China and India have seen rapid growth and have helped push up the global growth rate in the year`s post the financial meltdown. But India has always lagged its Asian rival, often referred to as the factory to the world, as China has flooded the international market with products ranging from lingerie to LCD television.
In recent years, foreign investors have bet big on India too, setting up manufacturing facilities but it has always been the second-most preferred destination.

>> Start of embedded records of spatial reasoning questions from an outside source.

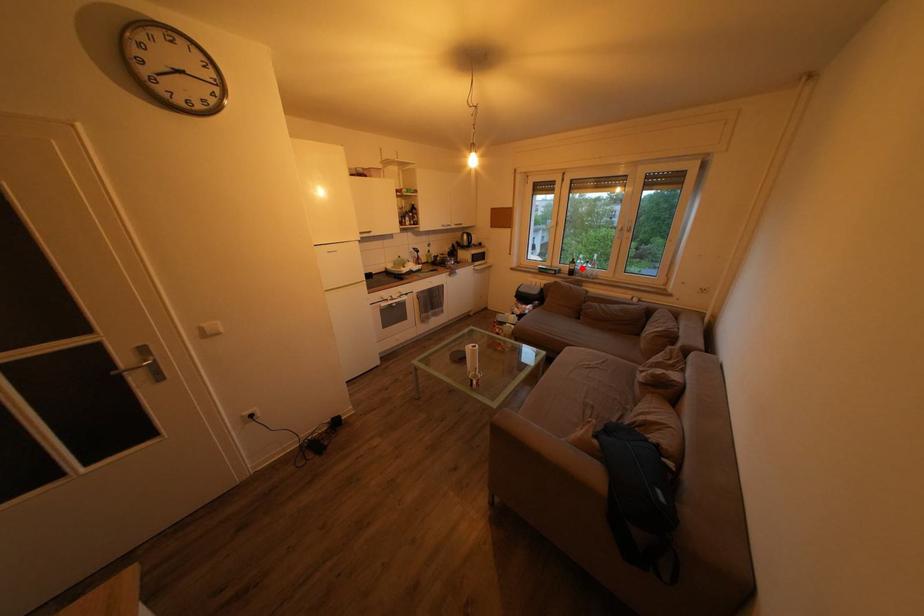
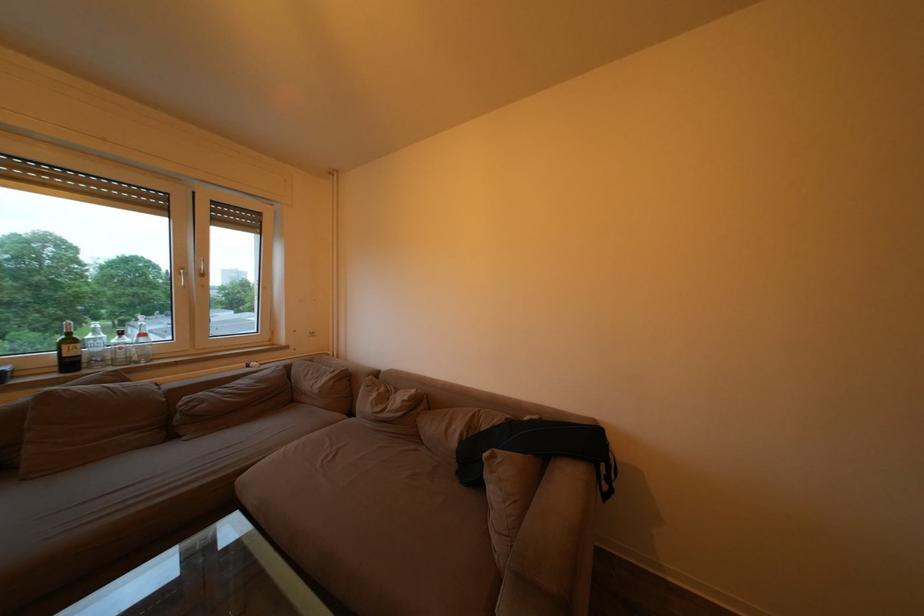
Question: A red point is marked in image1. In image2, is the corresponding 3D point closer to the camera or farther? Reply with the corresponding letter.

Choices:
 (A) The corresponding 3D point is closer.
 (B) The corresponding 3D point is farther.

Answer: (B)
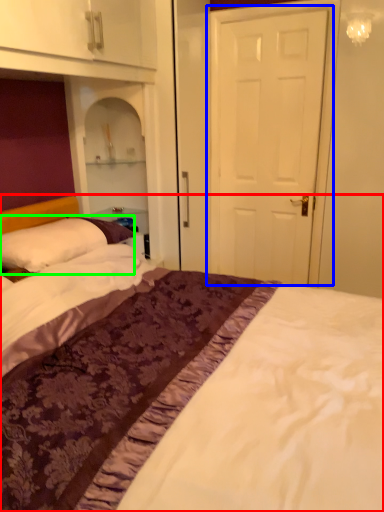
Question: Estimate the real-world distances between objects in this image. Which object is farther from bed (highlighted by a red box), door (highlighted by a blue box) or pillow (highlighted by a green box)?

Choices:
 (A) door
 (B) pillow

Answer: (A)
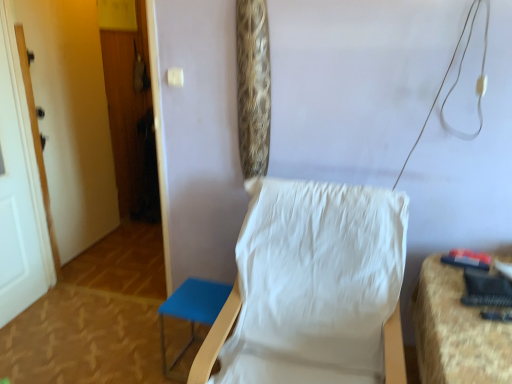
What is the approximate width of white painted wood door at left, the 2th door in the front-to-back sequence?

It is 4.20 inches.

Identify the location of leopard print fabric at upper center. This screenshot has height=384, width=512. (253, 86).

Image resolution: width=512 pixels, height=384 pixels. I want to click on blue fabric stool at lower left, which is the second furniture from right to left, so click(x=192, y=312).

Between white painted wood door at left, which ranks as the first door in back-to-front order, and white painted wood door at left, the 2th door in the back-to-front sequence, which one appears on the left side from the viewer's perspective?

white painted wood door at left, the 2th door in the back-to-front sequence.

Based on the photo, from the image's perspective, between white painted wood door at left, the 2th door in the front-to-back sequence, and white painted wood door at left, the 2th door in the back-to-front sequence, which one is located above?

white painted wood door at left, the 2th door in the front-to-back sequence, from the image's perspective.

Considering the sizes of objects white painted wood door at left, which ranks as the first door in back-to-front order, and white painted wood door at left, the 2th door in the back-to-front sequence, in the image provided, who is taller, white painted wood door at left, which ranks as the first door in back-to-front order, or white painted wood door at left, the 2th door in the back-to-front sequence,?

white painted wood door at left, the 2th door in the back-to-front sequence, is taller.

Does point (86, 213) appear closer or farther from the camera than point (6, 223)?

Point (86, 213) appears to be farther away from the viewer than point (6, 223).

Is white painted wood door at left, the 2th door in the front-to-back sequence, wider or thinner than white fabric chair at center?

Clearly, white painted wood door at left, the 2th door in the front-to-back sequence, has less width compared to white fabric chair at center.

Is white painted wood door at left, which ranks as the first door in back-to-front order, far away from white fabric chair at center?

The increase in wages in China could, however, tilt the competitiveness scales in India's favour.
Overall, the report said that in 2011 and 2012, the global economy is shifting into a phase of slower but solid growth, with India and China contributing towards almost half of the global growth.
The World Bank estimated that global GDP, which expanded by 3.9% in 2010, will slow down to 3.3% in 2011 before reaching 3.6% in 2012.
In terms of policy prescriptions, the report said that in case of the South Asia, where India is driving growth, the recent monetary tightening would need to be pursued further given the region's high fiscal deficits, high inflation and rising current account deficit.
The report also warned that countries such as India, China and Brazil would have to grapple with high levels of capital inflows given the interest shown by foreign institutional investors. "Heavy inflows to certain big middle-income economies may carry risks and threaten medium-term recovery, especially if currency value rises suddenly or if asset bubbles emerge," it said.